Pero la intensa y ardiente mirada de la condesa era incomprensible.
—¿Estáis enterado de lo que debéis hacer? dijo doña Catalina cuando vió que tenía á Santos rendido á discreción.
—Sí; sí, señora—contestó Santos reponiéndose—; pero suplicaría á vuecencia me dijese claramente punto por punto...
—Oíd: iréis á buscar al alcalde de casa y corte más duro, más valiente, más á propósito para no dejarse engañar por Quevedo.
—Ruy Pérez Sarmiento, es que ni pintado.
—Bien: diréis á ese señor... le mandaréis que sin perder un momento, suelte por Madrid cuantas rondas de alguaciles pueda en busca de don Francisco. Todos le conocen. Encargadle que los alguaciles sean bravos por si Quevedo arrastra de espadas.
—Es decir, que le prendan muerto ó vivo.
—¿Quién ha dicho eso?—exclamó la condesa con impaciencia y cólera—que le prendan vivo y sin tocarle con las espadas: seis hombres bien pueden apoderarse de uno solo, por valiente que sea, sin herirle.
—¡Ah! muy bien, señora.
—En seguida... si es de día, que le metan en una litera y le lleven á una de mis casas desalquiladas... mi criado Rivera os llevará á ella...
—Muy bien, señora.
—Luego... cuando sea de noche y en la misma litera, que le saquen resguardado por cuatro alguaciles á caballo, para Segovia.
—¿Cuatro alguaciles no más? ¿y si se escapa?
—Que sean buenos los cuatro.
—Ahora bien; vuecencia comprenderá que sobre mí carga la responsabilidad del envío á Segovia de don Francisco.
—No importa: si el duque de Lerma os hace cargo, decidle que habíais entendido la orden de llevarle á Segovia.
—Su excelencia tiene muy buena memoria.
—Y bien: todo puede reducirse á que os despida, y á que si ahora sois secretario de mi padre, lo seáis después mío.
—¡Oh, noble condesa!
—Conque ¿habéis comprendido bien lo que os he dicho?
—Sí; sí, señora; prender á don Francisco sin herirle ni maltratarle, aunque resista; llevarle á donde Rivera me diga, y á la noche enviarle en una litera, cerrada, con una guarda de cuatro alguaciles á caballo, al alcázar de Segovia.
—Al punto de obscurecer.
—Muy bien, señora.
—Recordad que esto es lo primero que os mando.

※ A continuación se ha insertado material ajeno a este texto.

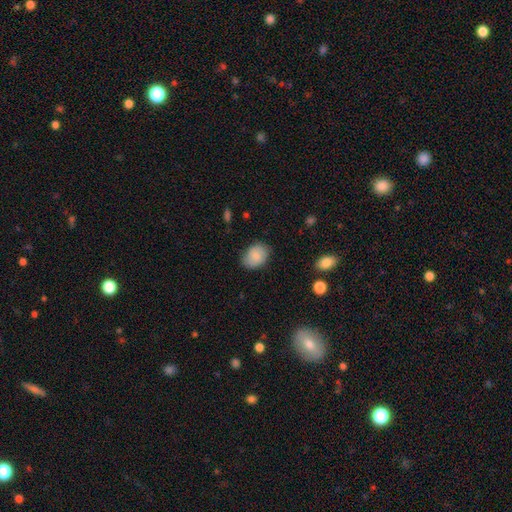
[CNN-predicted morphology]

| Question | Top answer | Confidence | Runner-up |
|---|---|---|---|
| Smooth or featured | smooth | 83% | featured or disk (10%) |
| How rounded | in between | 69% | round (30%) |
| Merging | none | 78% | minor disturbance (17%) |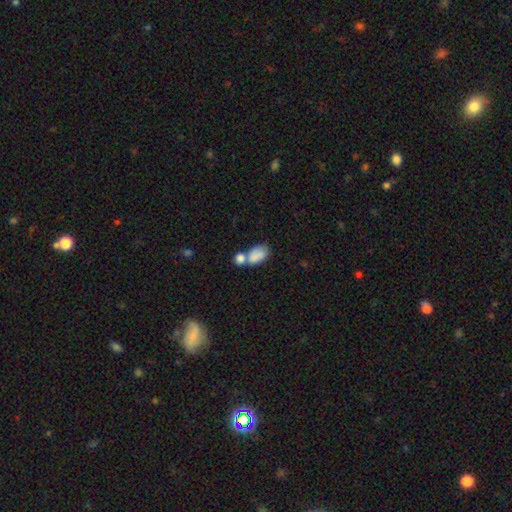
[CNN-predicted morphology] type=smooth (80%); roundness=in between (90%); merging=merger (54%).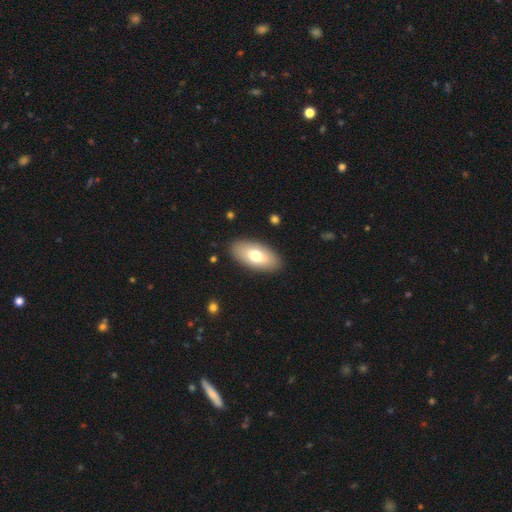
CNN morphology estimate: type=smooth (70%); roundness=in between (92%); merging=none (88%).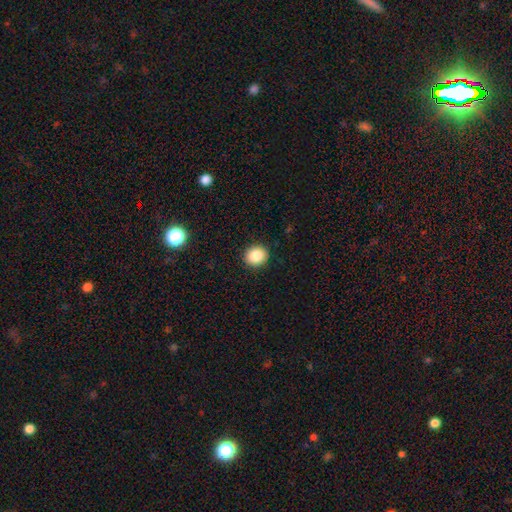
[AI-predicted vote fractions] Morphology: type=smooth (87%); roundness=round (76%); merging=none (91%).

—Soy enteramente vuestro, señora.
—Pues no perdáis tiempo.
—Guarde Dios á vuecencia.
—Adiós.
Santos salió embriagado, fascinado, loco, porque la condesa, sin concederle nada, sin dar lugar á ninguna suposición de parte de Santos, había sido con él una gran coqueta.

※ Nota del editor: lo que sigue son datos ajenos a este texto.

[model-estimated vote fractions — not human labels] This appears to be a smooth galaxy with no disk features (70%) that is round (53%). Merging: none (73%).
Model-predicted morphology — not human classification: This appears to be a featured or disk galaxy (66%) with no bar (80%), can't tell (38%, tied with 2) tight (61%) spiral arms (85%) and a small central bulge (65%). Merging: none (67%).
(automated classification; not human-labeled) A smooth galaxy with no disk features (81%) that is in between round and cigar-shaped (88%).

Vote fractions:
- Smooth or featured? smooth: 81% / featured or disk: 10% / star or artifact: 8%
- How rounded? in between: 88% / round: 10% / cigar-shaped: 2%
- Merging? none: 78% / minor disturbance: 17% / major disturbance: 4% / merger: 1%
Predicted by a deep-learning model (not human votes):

Después salió de la trastienda doña Catalina, dió algunas monedas de plata á la tendera, se metió en la silla de manos y mandó que la llevasen á su casa.
Cuando entró en ella, se encerró en su recámara con Rivera.

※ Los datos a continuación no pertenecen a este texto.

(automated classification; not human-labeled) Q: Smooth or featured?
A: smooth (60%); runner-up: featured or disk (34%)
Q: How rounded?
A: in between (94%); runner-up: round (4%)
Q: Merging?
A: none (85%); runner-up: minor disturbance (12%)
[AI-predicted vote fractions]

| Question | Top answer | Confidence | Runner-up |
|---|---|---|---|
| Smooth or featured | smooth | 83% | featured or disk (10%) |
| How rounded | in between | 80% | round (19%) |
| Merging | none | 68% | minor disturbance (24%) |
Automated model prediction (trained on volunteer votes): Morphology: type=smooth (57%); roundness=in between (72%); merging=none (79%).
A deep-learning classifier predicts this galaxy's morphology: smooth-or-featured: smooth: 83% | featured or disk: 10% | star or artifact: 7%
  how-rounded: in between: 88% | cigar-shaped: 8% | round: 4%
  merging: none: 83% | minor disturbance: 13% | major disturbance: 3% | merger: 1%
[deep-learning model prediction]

—Voy á encargaros—le dijo—de una comisión muy reservada, y tanto, que si cumplís bien, os saco una bandera para Flandes, y antes de dos años os hago capitán de infantería.
—Sin eso, señora, podéis mandar.
—¿Qué casa tengo yo desalquilada en un lugar retirado de Madrid?
—Vuecencia tiene una á la malicia en la calle de la Redondilla.
—Pedid las llaves de esa casa y con ellas idos á acompañar, encubierto, á Pelegrín Santos, secretario del duque de Lerma, y haced lo que él os mande.
—Muy bien, señora.
—En seguida, buscad un hombre bravo y de puños, que tenga conocimiento con algunos como él, y avisadme cuando le tuviéreis.
—Muy bien, señora.
—Idos, pedid las llaves de esa casa y buscad en seguida, con ellas, á Pelegrín Santos.
Rivera se inclinó y salió.
La condesa de Lemos, sobreexcitada, trémula, enamorada, se quedó profundamente pensativa y devorada por la impaciencia, paseándose á lo largo de su recámara.